-- Record excerpts --
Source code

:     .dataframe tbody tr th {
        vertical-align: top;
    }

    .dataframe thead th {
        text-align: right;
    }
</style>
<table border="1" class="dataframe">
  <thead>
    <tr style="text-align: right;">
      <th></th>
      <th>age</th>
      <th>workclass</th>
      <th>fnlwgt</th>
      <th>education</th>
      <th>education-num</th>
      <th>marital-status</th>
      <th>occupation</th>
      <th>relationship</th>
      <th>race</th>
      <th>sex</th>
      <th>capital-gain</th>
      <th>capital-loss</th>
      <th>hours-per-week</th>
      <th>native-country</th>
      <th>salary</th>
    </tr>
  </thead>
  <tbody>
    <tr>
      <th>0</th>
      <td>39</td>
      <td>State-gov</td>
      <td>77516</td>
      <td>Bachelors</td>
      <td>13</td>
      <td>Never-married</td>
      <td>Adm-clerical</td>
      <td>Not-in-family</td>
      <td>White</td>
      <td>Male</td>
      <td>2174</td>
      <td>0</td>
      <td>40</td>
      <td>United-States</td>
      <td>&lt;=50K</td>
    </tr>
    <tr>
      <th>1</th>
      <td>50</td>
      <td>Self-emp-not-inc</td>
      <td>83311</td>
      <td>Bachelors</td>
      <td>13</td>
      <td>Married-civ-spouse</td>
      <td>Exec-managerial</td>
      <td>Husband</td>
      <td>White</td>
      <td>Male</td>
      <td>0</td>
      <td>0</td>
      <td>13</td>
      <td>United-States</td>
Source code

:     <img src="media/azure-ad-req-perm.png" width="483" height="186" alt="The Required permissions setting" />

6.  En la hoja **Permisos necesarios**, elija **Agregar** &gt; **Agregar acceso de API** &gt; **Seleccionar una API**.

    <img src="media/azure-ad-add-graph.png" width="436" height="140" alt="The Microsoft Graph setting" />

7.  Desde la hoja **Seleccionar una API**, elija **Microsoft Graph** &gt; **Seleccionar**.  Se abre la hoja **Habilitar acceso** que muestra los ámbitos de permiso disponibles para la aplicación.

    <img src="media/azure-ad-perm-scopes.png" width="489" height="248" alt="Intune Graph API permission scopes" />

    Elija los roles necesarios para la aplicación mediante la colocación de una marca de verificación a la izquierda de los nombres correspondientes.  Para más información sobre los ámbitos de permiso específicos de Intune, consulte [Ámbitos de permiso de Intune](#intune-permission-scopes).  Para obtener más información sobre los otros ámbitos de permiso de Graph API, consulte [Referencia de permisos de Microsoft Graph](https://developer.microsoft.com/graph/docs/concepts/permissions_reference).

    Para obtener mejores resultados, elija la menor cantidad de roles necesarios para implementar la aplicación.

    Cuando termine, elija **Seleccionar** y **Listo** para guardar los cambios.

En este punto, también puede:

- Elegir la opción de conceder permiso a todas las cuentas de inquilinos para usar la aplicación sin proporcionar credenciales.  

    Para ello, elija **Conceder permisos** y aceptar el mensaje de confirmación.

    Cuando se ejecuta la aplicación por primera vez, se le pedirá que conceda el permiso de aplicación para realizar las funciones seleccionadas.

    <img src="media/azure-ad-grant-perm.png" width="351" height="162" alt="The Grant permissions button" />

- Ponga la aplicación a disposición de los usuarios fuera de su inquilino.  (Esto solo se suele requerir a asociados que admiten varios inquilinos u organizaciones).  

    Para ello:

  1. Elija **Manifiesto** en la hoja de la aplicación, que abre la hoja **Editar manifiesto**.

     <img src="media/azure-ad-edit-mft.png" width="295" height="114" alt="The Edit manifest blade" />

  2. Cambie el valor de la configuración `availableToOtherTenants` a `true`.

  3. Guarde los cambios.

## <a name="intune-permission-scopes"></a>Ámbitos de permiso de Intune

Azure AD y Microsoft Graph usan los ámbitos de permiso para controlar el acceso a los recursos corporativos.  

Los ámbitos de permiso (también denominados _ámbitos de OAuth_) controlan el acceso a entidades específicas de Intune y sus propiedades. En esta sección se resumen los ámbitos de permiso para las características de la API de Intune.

-- Work required --
Can you swap "Bachelors" for "Masters" everywhere in the lines above and give them all back with nothing else changed?

-- Output of the exercise --
Source code

:     .dataframe tbody tr th {
        vertical-align: top;
    }

    .dataframe thead th {
        text-align: right;
    }
</style>
<table border="1" class="dataframe">
  <thead>
    <tr style="text-align: right;">
      <th></th>
      <th>age</th>
      <th>workclass</th>
      <th>fnlwgt</th>
      <th>education</th>
      <th>education-num</th>
      <th>marital-status</th>
      <th>occupation</th>
      <th>relationship</th>
      <th>race</th>
      <th>sex</th>
      <th>capital-gain</th>
      <th>capital-loss</th>
      <th>hours-per-week</th>
      <th>native-country</th>
      <th>salary</th>
    </tr>
  </thead>
  <tbody>
    <tr>
      <th>0</th>
      <td>39</td>
      <td>State-gov</td>
      <td>77516</td>
      <td>Masters</td>
      <td>13</td>
      <td>Never-married</td>
      <td>Adm-clerical</td>
      <td>Not-in-family</td>
      <td>White</td>
      <td>Male</td>
      <td>2174</td>
      <td>0</td>
      <td>40</td>
      <td>United-States</td>
      <td>&lt;=50K</td>
    </tr>
    <tr>
      <th>1</th>
      <td>50</td>
      <td>Self-emp-not-inc</td>
      <td>83311</td>
      <td>Masters</td>
      <td>13</td>
      <td>Married-civ-spouse</td>
      <td>Exec-managerial</td>
      <td>Husband</td>
      <td>White</td>
      <td>Male</td>
      <td>0</td>
      <td>0</td>
      <td>13</td>
      <td>United-States</td>
Source code

:     <img src="media/azure-ad-req-perm.png" width="483" height="186" alt="The Required permissions setting" />

6.  En la hoja **Permisos necesarios**, elija **Agregar** &gt; **Agregar acceso de API** &gt; **Seleccionar una API**.

    <img src="media/azure-ad-add-graph.png" width="436" height="140" alt="The Microsoft Graph setting" />

7.  Desde la hoja **Seleccionar una API**, elija **Microsoft Graph** &gt; **Seleccionar**.  Se abre la hoja **Habilitar acceso** que muestra los ámbitos de permiso disponibles para la aplicación.

    <img src="media/azure-ad-perm-scopes.png" width="489" height="248" alt="Intune Graph API permission scopes" />

    Elija los roles necesarios para la aplicación mediante la colocación de una marca de verificación a la izquierda de los nombres correspondientes.  Para más información sobre los ámbitos de permiso específicos de Intune, consulte [Ámbitos de permiso de Intune](#intune-permission-scopes).  Para obtener más información sobre los otros ámbitos de permiso de Graph API, consulte [Referencia de permisos de Microsoft Graph](https://developer.microsoft.com/graph/docs/concepts/permissions_reference).

    Para obtener mejores resultados, elija la menor cantidad de roles necesarios para implementar la aplicación.

    Cuando termine, elija **Seleccionar** y **Listo** para guardar los cambios.

En este punto, también puede:

- Elegir la opción de conceder permiso a todas las cuentas de inquilinos para usar la aplicación sin proporcionar credenciales.  

    Para ello, elija **Conceder permisos** y aceptar el mensaje de confirmación.

    Cuando se ejecuta la aplicación por primera vez, se le pedirá que conceda el permiso de aplicación para realizar las funciones seleccionadas.

    <img src="media/azure-ad-grant-perm.png" width="351" height="162" alt="The Grant permissions button" />

- Ponga la aplicación a disposición de los usuarios fuera de su inquilino.  (Esto solo se suele requerir a asociados que admiten varios inquilinos u organizaciones).  

    Para ello:

  1. Elija **Manifiesto** en la hoja de la aplicación, que abre la hoja **Editar manifiesto**.

     <img src="media/azure-ad-edit-mft.png" width="295" height="114" alt="The Edit manifest blade" />

  2. Cambie el valor de la configuración `availableToOtherTenants` a `true`.

  3. Guarde los cambios.

## <a name="intune-permission-scopes"></a>Ámbitos de permiso de Intune

Azure AD y Microsoft Graph usan los ámbitos de permiso para controlar el acceso a los recursos corporativos.  

Los ámbitos de permiso (también denominados _ámbitos de OAuth_) controlan el acceso a entidades específicas de Intune y sus propiedades. En esta sección se resumen los ámbitos de permiso para las características de la API de Intune.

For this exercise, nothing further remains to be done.